The door closed behind Sam, and Eustace Hignett, lying on his back, gave himself up to melancholy meditation. He was deeply disturbed by his cousin's sad story. He knew what it meant being engaged to Wilhelmina Bennett. It was like being taken aloft in a balloon and dropped with a thud on the rocks.

His reflections were broken by the abrupt opening of the door. Marlowe rushed in. Eustace peered anxiously out of his berth. There was too much cork on his cousin's face to allow of any real registering of emotion, but he could tell from his manner that all was not well.

"What's the matter?"

Sam sank on the lounge.

"The bounder has quit!"

"The bounder? What bounder?"

"There is only one! Bream Mortimer, curse him! There may be others whom thoughtless critics rank as bounders, but he is the only man really deserving of the title. He refuses to appear! He has walked out on the act! He has left me flat! I went into his stateroom just now, as arranged, and the man was lying on his bunk, groaning."

"I thought you said the sea was like a millpond."

"It wasn't that!
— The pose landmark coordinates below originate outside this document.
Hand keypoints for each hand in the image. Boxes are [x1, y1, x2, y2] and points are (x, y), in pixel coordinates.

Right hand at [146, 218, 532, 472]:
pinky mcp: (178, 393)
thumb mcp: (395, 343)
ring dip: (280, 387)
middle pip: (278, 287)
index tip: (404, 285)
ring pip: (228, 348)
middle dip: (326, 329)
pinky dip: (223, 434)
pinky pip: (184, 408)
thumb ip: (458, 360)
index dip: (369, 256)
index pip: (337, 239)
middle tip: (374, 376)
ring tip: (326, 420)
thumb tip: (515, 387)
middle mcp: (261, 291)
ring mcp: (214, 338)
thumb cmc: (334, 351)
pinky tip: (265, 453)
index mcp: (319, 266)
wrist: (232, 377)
He's perfectly fit. But it seems that the silly ass took it into his head to propose to Billie just before dinner-- apparently he's loved her for years in a silent, self-effacing way--and of course she told him that she was engaged to me, and the thing upset him to such an extent that he says the idea of sitting down at a piano and helping me give an imitation of Frank Tinney revolts him. He says he intends to spend the evening in bed, reading Schopenhauer. I hope it chokes him."
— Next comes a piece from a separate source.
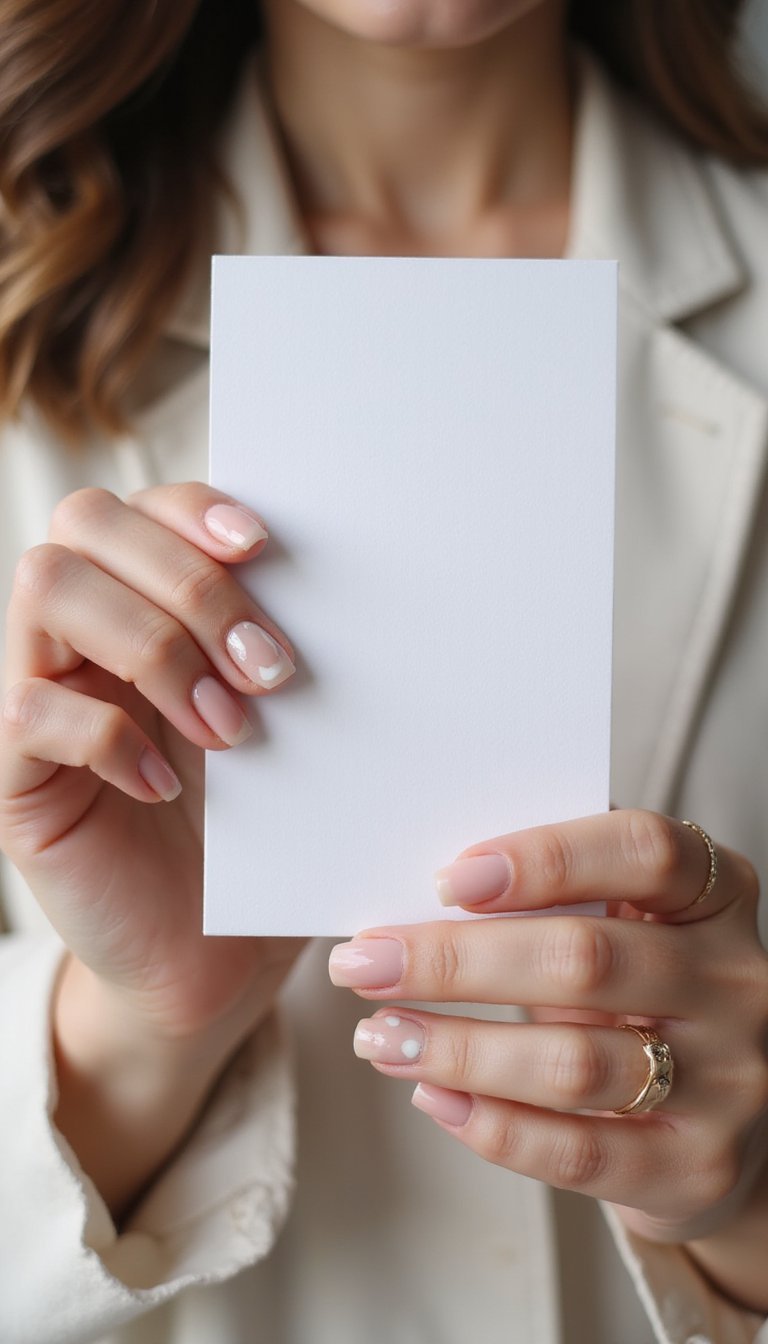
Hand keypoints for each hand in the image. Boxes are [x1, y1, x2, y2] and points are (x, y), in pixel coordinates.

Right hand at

"But this is splendid! This lets you out."

"What do you mean? Lets me out?"

"Why, now you won't be able to appear. Oh, you will be thankful for this in years to come."
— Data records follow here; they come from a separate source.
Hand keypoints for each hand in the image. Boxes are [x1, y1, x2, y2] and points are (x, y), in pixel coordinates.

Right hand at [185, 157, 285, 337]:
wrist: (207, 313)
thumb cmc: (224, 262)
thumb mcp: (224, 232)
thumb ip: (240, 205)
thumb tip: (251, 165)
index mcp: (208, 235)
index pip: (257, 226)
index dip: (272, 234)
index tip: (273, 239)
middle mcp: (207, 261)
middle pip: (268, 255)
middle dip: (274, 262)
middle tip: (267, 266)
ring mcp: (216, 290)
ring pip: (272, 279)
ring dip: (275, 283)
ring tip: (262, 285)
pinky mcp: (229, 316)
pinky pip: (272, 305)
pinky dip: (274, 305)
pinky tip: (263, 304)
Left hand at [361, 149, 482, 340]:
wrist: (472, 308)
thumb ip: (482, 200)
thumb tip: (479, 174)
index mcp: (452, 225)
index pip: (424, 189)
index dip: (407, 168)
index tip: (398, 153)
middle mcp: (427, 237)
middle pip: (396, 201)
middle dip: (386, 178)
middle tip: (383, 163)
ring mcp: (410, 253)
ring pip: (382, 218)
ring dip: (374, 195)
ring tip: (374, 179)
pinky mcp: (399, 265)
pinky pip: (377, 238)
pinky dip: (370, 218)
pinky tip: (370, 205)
"Won't I appear! Won't I dashed well appear! Do you think I'm going to disappoint that dear girl when she is relying on me? I would rather die!"

"But you can't appear without a pianist."

"I've got a pianist."

"You have?"

"Yes. A little undersized shrimp of a fellow with a green face and ears like water-wings."

"I don't think I know him."

"Yes, you do. He's you!"

"Me!"

"Yes, you. You are going to sit at the piano to-night."

"I'm sorry to disappoint you, but it's impossible. I gave you my views on the subject just now."

"You've altered them."

"I haven't."

"Well, you soon will, and I'll tell you why. If you don't get up out of that damned berth you've been roosting in all your life, I'm going to ring for J. B. Midgeley and I'm going to tell him to bring me a bit of dinner in here and I'm going to eat it before your eyes."

"But you've had dinner."

"Well, I'll have another. I feel just ready for a nice fat pork chop...."

"Stop. Stop!"

"A nice fat pork chop with potatoes and lots of cabbage," repeated Sam, firmly. "And I shall eat it here on this very lounge. Now, how do we go?"

"You wouldn't do that!" said Eustace piteously.

"I would and will."

"But I shouldn't be any good at the piano. I've forgotten how the thing used to go."

"You haven't done anything of the kind. I come in and say, 'Hullo, Ernest!' and you say 'Hullo, Frank!' and then you help me tell the story about the Pullman car. A child could do your part of it."

"Perhaps there is some child on board...."

"No! I want you. I shall feel safe with you. We've done it together before."

"But honestly, I really don't think ... it isn't as if...."

Sam rose and extended a finger towards the bell.

"Stop! Stop!" cried Eustace Hignett. "I'll do it!"

Sam withdrew his finger.

"Good!" he said. "We've just got time for a rehearsal while you're dressing. 'Hullo, Ernest!'"

"Hullo, Frank," said Eustace Hignett, brokenly, as he searched for his unfamiliar trousers.